Monday, June 22, 2009

Peruvian electricity demand; the canary in the coalmine

One of the main problems I have with Peruvian economic statisticians is the amount of bullshit they feed to the market. Today's example is from the Ministry of Energy and Mines (MEM) that trumpeted this morning about its +1.7% YoY rise in electricity production in May 2009.

Production? Why should we care about production when the real important figure is the level of demand? So once again your humble correspondent is forced to wade through the headlines (that are picked up by the lazy journalistic world and spewed out to the tell-me-what-I-want-to-hear brigade) and go a huntin' and a snufflin' for the truly important numbers. And what do we find? Yes indeedy, electricity demand is flat...0.0% YoY, which follows on from the 0.8% drop in demand in April.

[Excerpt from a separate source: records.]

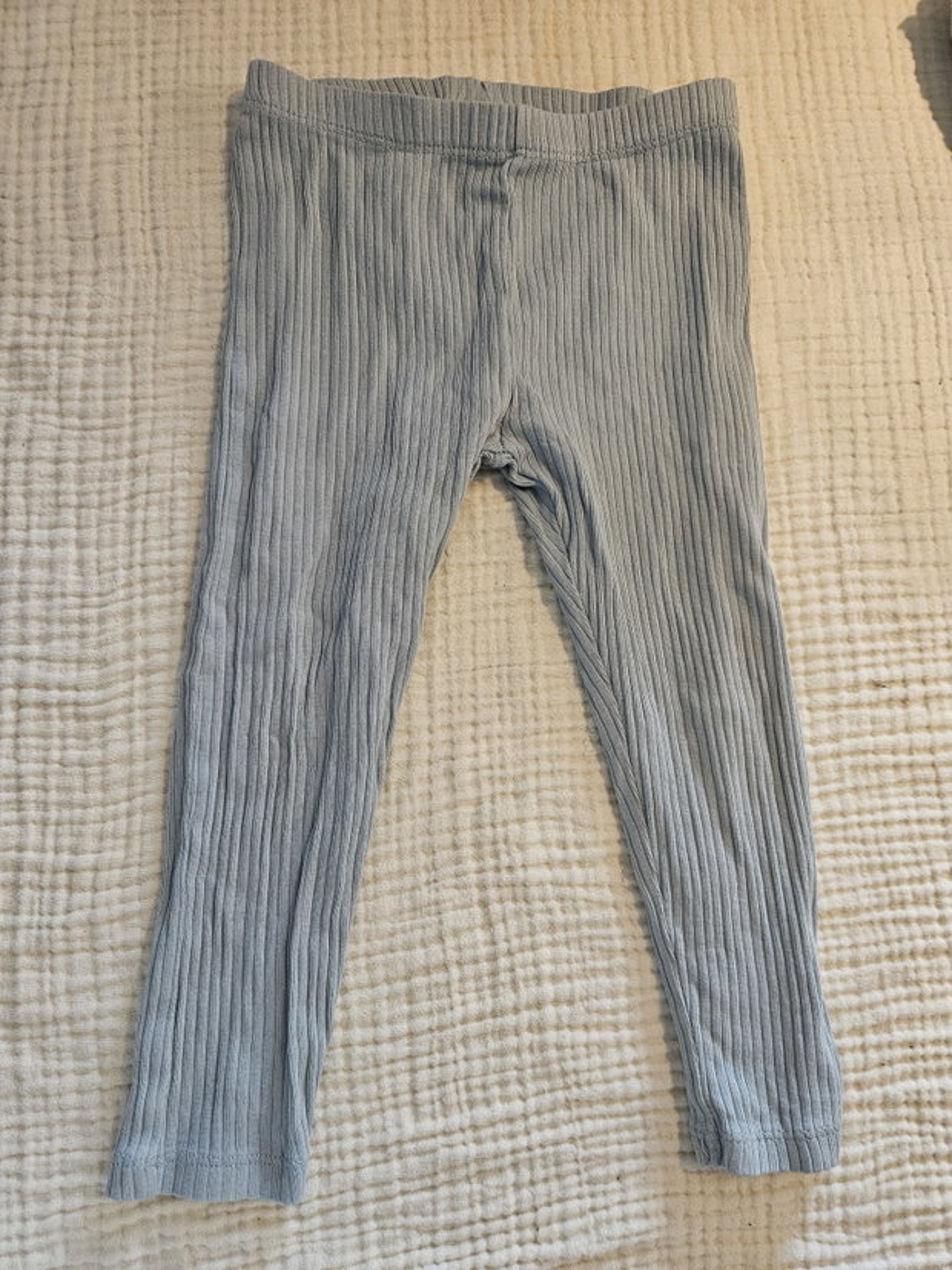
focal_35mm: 23
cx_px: 476
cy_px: 635
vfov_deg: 73.9
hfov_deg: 58.9
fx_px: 844
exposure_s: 1/100
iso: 800
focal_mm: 5.4
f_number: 1.8
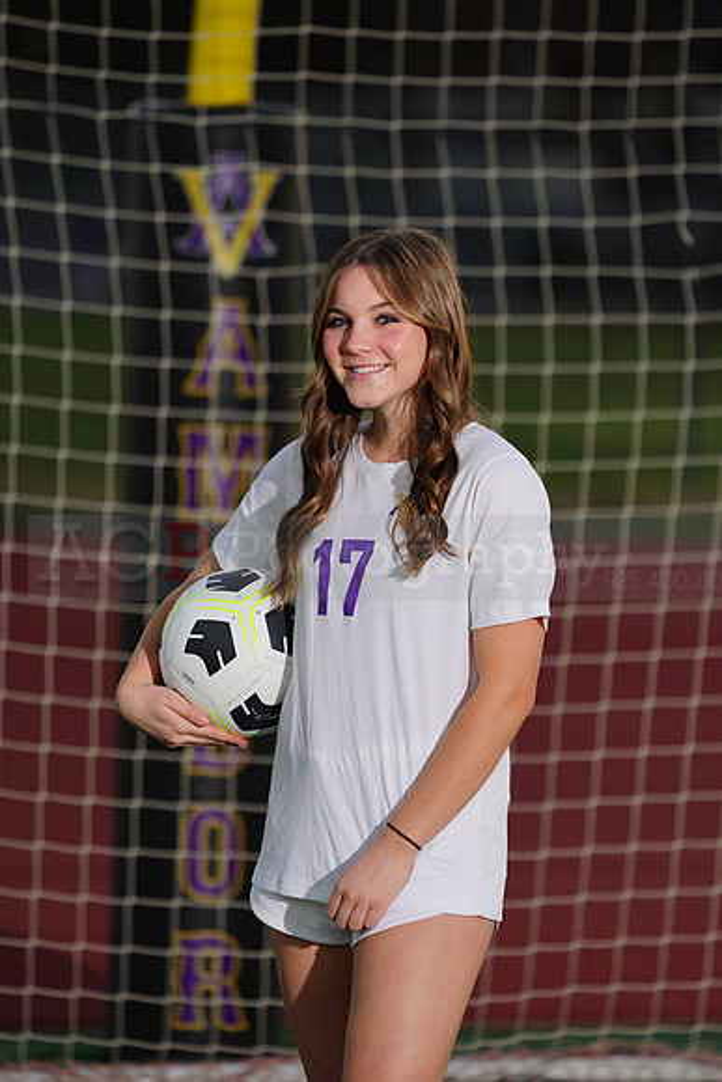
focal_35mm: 330
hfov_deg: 4.2
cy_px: 541
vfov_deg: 6.2
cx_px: 361
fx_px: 9921
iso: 320
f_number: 5.6
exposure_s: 1/200
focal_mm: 330
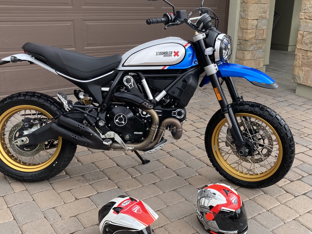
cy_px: 126
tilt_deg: -18.5
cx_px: 186
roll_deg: -3.3
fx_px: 361
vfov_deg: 35.9
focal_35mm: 40
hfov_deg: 46.6
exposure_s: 1/516
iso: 20
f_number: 1.8
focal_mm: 3.99
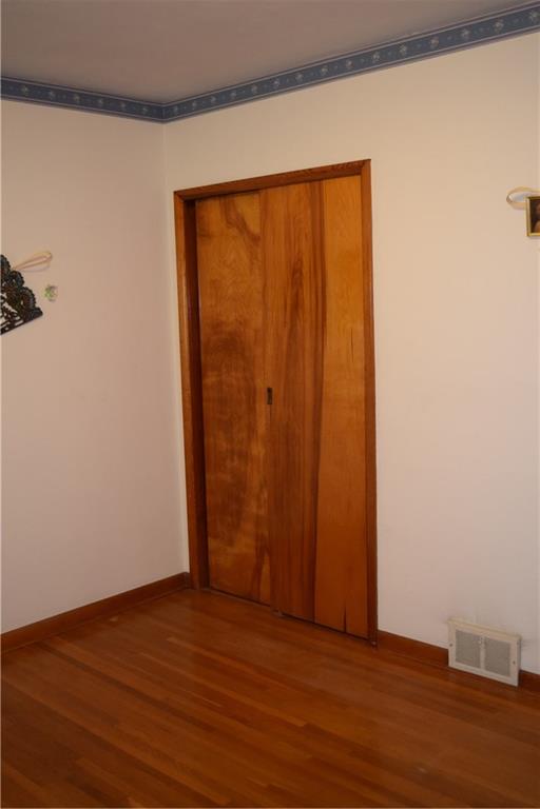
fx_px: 844
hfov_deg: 35.5
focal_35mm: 38
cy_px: 404
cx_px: 270
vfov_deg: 51.3
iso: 1100
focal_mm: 25
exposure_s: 1/60
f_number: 4
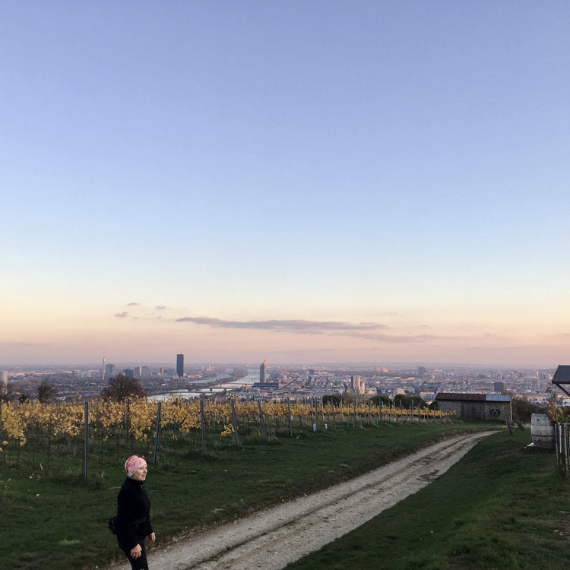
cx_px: 272
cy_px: 288
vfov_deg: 47.2
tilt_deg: +6.6
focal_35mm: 35
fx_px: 652
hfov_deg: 47.2
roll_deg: -0.4
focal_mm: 4.15
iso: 25
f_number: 2.2
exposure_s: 1/270
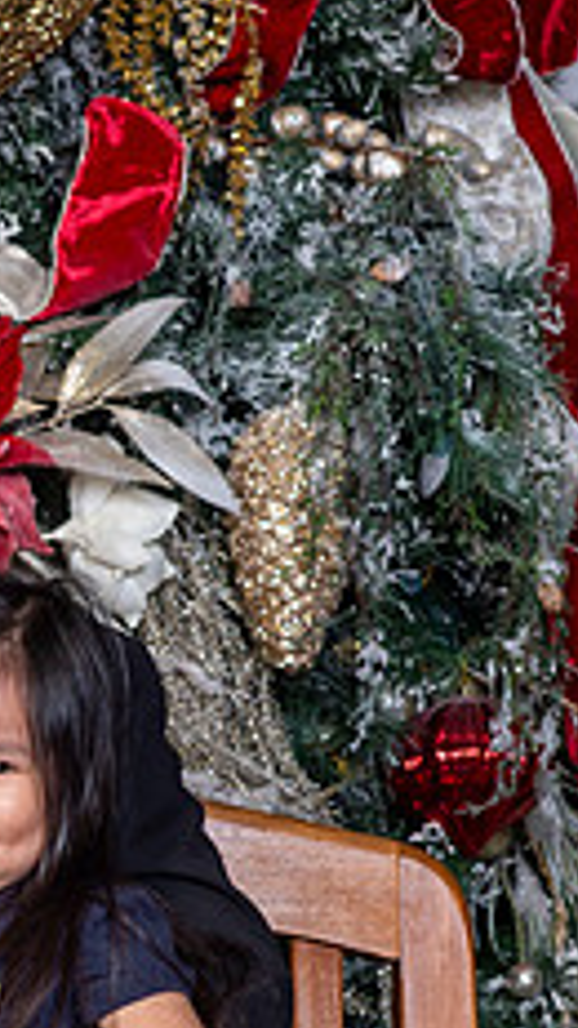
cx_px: -560
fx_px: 6074
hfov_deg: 5.3
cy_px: 819
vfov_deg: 9.6
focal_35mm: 223
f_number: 8
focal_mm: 85
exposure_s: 1/125
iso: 400
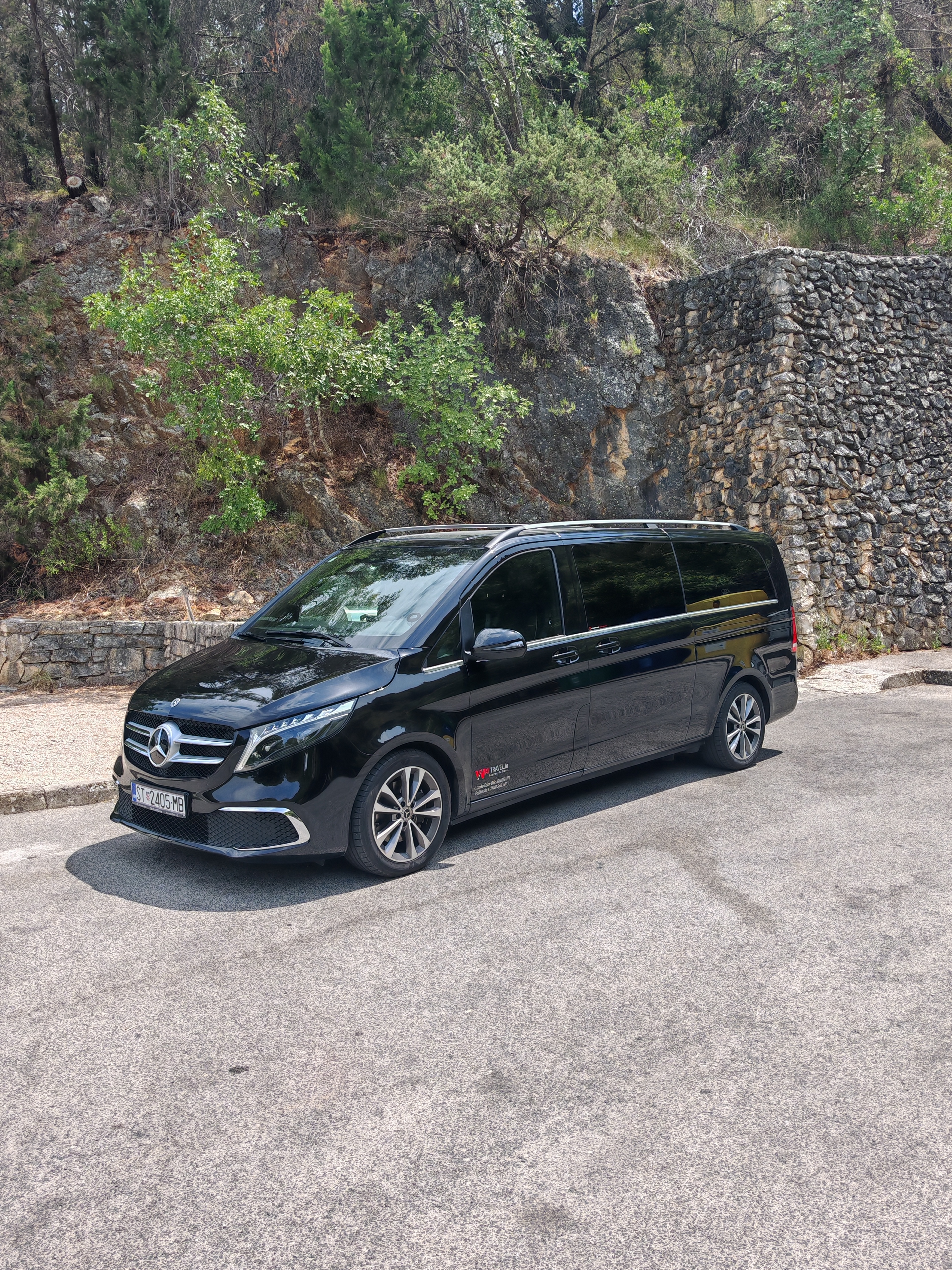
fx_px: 1064
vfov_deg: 61.7
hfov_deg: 48.2
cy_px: 620
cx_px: 492
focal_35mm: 29
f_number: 2
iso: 50
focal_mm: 6.83
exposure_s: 1/860
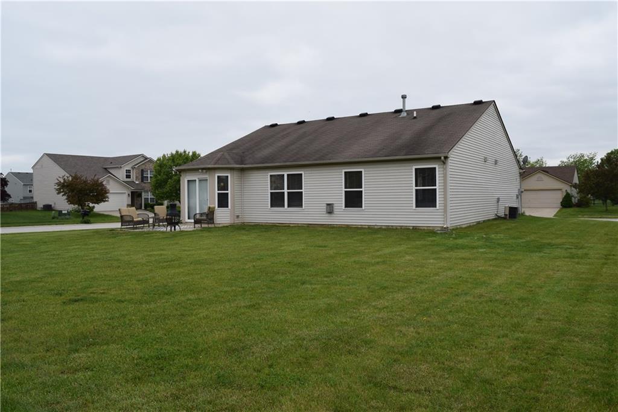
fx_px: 463
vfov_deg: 47.9
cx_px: 309
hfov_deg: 67.4
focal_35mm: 27
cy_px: 206
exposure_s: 1/320
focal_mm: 18
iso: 200
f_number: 9
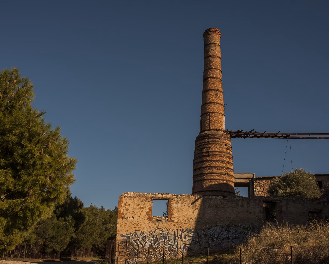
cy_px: 133
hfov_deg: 45.8
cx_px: 159
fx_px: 389
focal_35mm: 40
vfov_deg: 37.3
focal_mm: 35
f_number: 8
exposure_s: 1/1250
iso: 200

Justify FullThe thing with electricity demand is that you can't stockpile it so it really shows what's going on in a country. For sure you can oversupply the market. Pretty simple really; just leave the hydroelectric turbines running overnight on one weekend and you have a +1.7% oversupply. But you can't hide the fact that industry is running dead flat, so once again we get a bullshit headline trying to paper over a simple truth; Peru isn't growing and it matters not one jot what FinMin Liar Carranza forecasts or pontificates about his pie-in-the-sky 3.5% GDP growth. By the look of his recent 19% approval rating it seems the general population can smell his BS, too.